Monday, April 27, 2015

Introducing New Players To The Hobby

I talk about this here from time to time, but with the discussion on Friday I figured it might be a good time to bring it up again. Introducing new players to the hobby is both easier and harder than ever. In general, some of the stigma around RPGs seems to be gone as the concept of people of all ages playing games becomes more and more accepted. However, there are also new challenges in the age of videogames and past the age of MMOs.

Keep The Books Out Of It
I've spoken to a lot of people about getting into gaming over the years. In that time I've spoken to a bunch of folks who almost never got into the hobby because their first introduction was intimidating. How so? The person who was trying to introduce them got over excited, rushed to the other room, and brought back a lot of books to stack up and show them.

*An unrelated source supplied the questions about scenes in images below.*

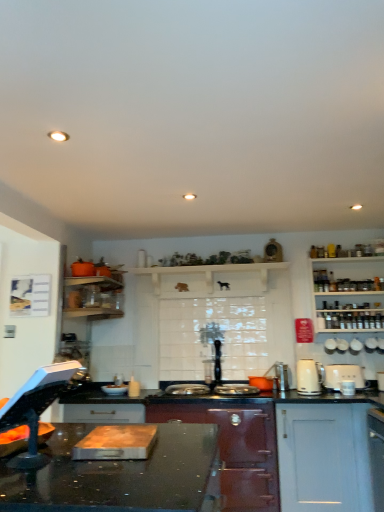
Question: Is matte dark red stove at center, the second cabinetry viewed from the right, touching black glossy countertop at center?

Choices:
 (A) no
 (B) yes

Answer: (A)

Question: Is matte dark red stove at center, the second cabinetry viewed from the right, shorter than black glossy countertop at center?

Choices:
 (A) no
 (B) yes

Answer: (A)

Question: Is matte dark red stove at center, the second cabinetry viewed from the right, in front of black glossy countertop at center?

Choices:
 (A) no
 (B) yes

Answer: (A)

Question: Is matte dark red stove at center, the first cabinetry in the left-to-right sequence, at the left side of black glossy countertop at center?

Choices:
 (A) no
 (B) yes

Answer: (A)

Question: Is matte dark red stove at center, the second cabinetry viewed from the right, positioned behind black glossy countertop at center?

Choices:
 (A) no
 (B) yes

Answer: (B)

Question: Is point (334, 379) positioned closer to the camera than point (352, 349)?

Choices:
 (A) farther
 (B) closer

Answer: (B)

Question: Is white plastic toaster at right, the first kitchen appliance viewed from the right, spatially inside white ceramic cups at upper right, the second appliance when ordered from right to left, or outside of it?

Choices:
 (A) outside
 (B) inside

Answer: (A)

Question: From their relative heights in the image, would you say white plastic toaster at right, the first kitchen appliance viewed from the right, is taller or shorter than white ceramic cups at upper right, which is the fourth appliance in left-to-right order?

Choices:
 (A) short
 (B) tall

Answer: (B)

Question: Considering the positions of white plastic toaster at right, the first kitchen appliance viewed from the right, and white ceramic cups at upper right, the second appliance when ordered from right to left, in the image, is white plastic toaster at right, the first kitchen appliance viewed from the right, bigger or smaller than white ceramic cups at upper right, the second appliance when ordered from right to left,?

Choices:
 (A) big
 (B) small

Answer: (A)

Question: From a real-world perspective, relative to white ceramic kettle at upper right, arranged as the 4th appliance when viewed from the right, is black glossy countertop at center vertically above or below?

Choices:
 (A) above
 (B) below

Answer: (B)

Question: In terms of size, does black glossy countertop at center appear bigger or smaller than white ceramic kettle at upper right, arranged as the 4th appliance when viewed from the right?

Choices:
 (A) small
 (B) big

Answer: (B)

Question: Considering the positions of black glossy countertop at center and white ceramic kettle at upper right, arranged as the 4th appliance when viewed from the right, in the image, is black glossy countertop at center wider or thinner than white ceramic kettle at upper right, arranged as the 4th appliance when viewed from the right,?

Choices:
 (A) wide
 (B) thin

Answer: (A)

Question: Is black glossy countertop at center taller or shorter than white ceramic kettle at upper right, which ranks as the second appliance in left-to-right order?

Choices:
 (A) tall
 (B) short

Answer: (A)

Question: Relative to white wooden shelves at right, is orange matte pot at center, positioned as the fifth appliance in right-to-left order, in front or behind?

Choices:
 (A) behind
 (B) front

Answer: (B)

Question: Looking at the image, does orange matte pot at center, placed as the 1th appliance when sorted from left to right, seem bigger or smaller compared to white wooden shelves at right?

Choices:
 (A) small
 (B) big

Answer: (A)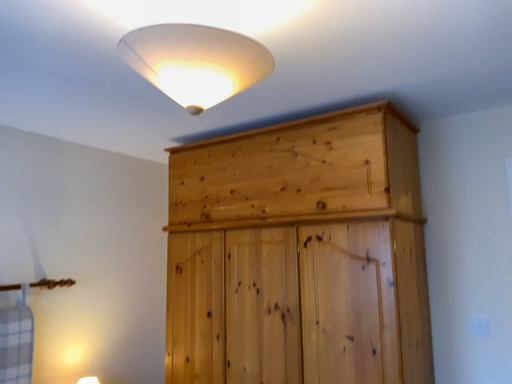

Now for us gamers, that doesn't seem too bad. I mean, the books are part of the fun. However, think about it from a new person's perspective. They want in the game, and now they have several thousand pages of books to read. Now, we know that's not true. They need very little information. But that doesn't change the impression. This can be a huge turn off.

With that in mind, if you need a book just grab one (a base book is probably best.) Or, even better, grab one of those quick $5 games of RPG Drive Thru that has a very small book, very simple rules, and use that.

You're trying to introduce this person to the hobby. The first step is to make it as unthreatening as possible. Trying new things is scary enough as is. Don't let the game threaten them away.

Warn Your Group And Ask Them For Help
So your new blood is showing up to game and the books haven't scared them away. That's great. The next thing to do is make sure your group both knows that there is a new player coming, and that you would like their help with bringing him in. Ask the table to help him. Warn the table that you might focus on their character a bit more to get them into the game (or that you might pair them up to help the new person out.)

Most players are more than happy to do this. A new face at the table means a new adventuring buddy and another person to keep the game going. Use your players. Let them help the new blood. Everyone benefits.

Embrace Creativity
The big strength that a table top RPG has over any other game is its ability to allow the players to make whatever choices they want. There is no videogame out there that will give the players the freedom an RPG has. Even the vaunted sandbox titles like GTA and Saint's Row don't hold a candle to the freedom an RPG gives you. You want to embrace that. Work with the new person and show them what an RPG can offer. Make it fun, and show them how their imagination and mind is the best thing they have going for them when it comes to having a good time around the table.